10.Establishing Regional Aβ Cutoffs andExploring Subgroup Prevalence Across Cognitive Stages Using BeauBrain Amylo®
Seongbeom PARK ; Kyoungmin KIM ; Soyeon YOON ; Seongmi KIM ; Jehyun AHN ; Kyoung Yoon LIM ; Hyemin JANG ; Duk L. NA ; Hee Jin KIM ; Seung Hwan MOON ; Jun Pyo KIM ; Sang Won SEO ; Jaeho KIM ; Kichang KWAK
Dementia and Neurocognitive Disorders 2025;24(2):135-146
Background:
and Purpose: Amyloid-beta (Aβ) plaques are key in Alzheimer’s disease (AD), with Aβ positron emission tomography imaging enabling non-invasive quantification.To address regional Aβ deposition, we developed regional Centiloid scales (rdcCL) and commercialized them through the computed tomography (CT)-based BeauBrain Amylo platform, eliminating the need for three-dimensional T1 magnetic resonance imaging (MRI).
Objective:
We aimed to establish robust regional Aβ cutoffs using the commercialized BeauBrain Amylo platform and to explore the prevalence of subgroups defined by global, regional, and striatal Aβ cutoffs across cognitive stages.
Methods:
We included 2,428 individuals recruited from the Korea-Registries to Overcome Dementia and Accelerate Dementia Research project.

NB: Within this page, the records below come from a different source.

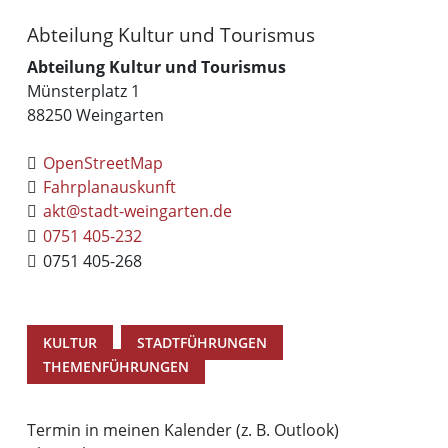
Abteilung Kultur und Tourismus
Abteilung Kultur und Tourismus
Münsterplatz 1
88250
Weingarten
OpenStreetMap
Fahrplanauskunft
akt@stadt-weingarten.de
0751 405-232
0751 405-268
,
,
KULTUR
STADTFÜHRUNGEN
THEMENFÜHRUNGEN
Termin in meinen Kalender (z. B. Outlook)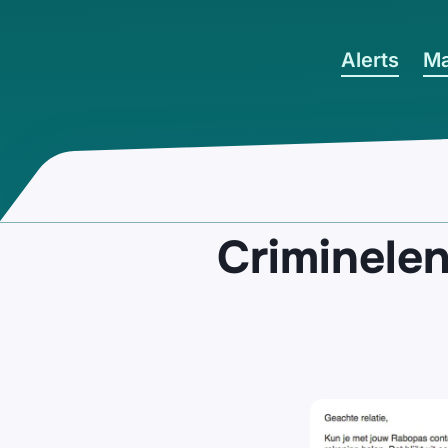
Ga naar hoofdinhoud
Alerts
Ma
Criminele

We calculated regional Aβ cutoffs using Gaussian Mixture Modeling. Participants were classified into subgroups based on global, regional, and striatal Aβ positivity across cognitive stages (cognitively unimpaired [CU], mild cognitive impairment, and dementia of the Alzheimer’s type).
Results:
MRI-based and CT-based global Aβ cutoffs were highly comparable and consistent with previously reported Centiloid values. Regional cutoffs revealed both similarities and differences between MRI- and CT-based methods, reflecting modality-specific segmentation processes. Subgroups such as global(−)regional(+) were more frequent in non-dementia stages, while global(+)striatal(−) was primarily observed in CU individuals.
Conclusions
Our study established robust regional Aβ cutoffs using a CT-based rdcCL method and demonstrated its clinical utility in classifying amyloid subgroups across cognitive stages. These findings highlight the importance of regional Aβ quantification in understanding amyloid pathology and its implications for biomarker-guided diagnosis and treatment in AD.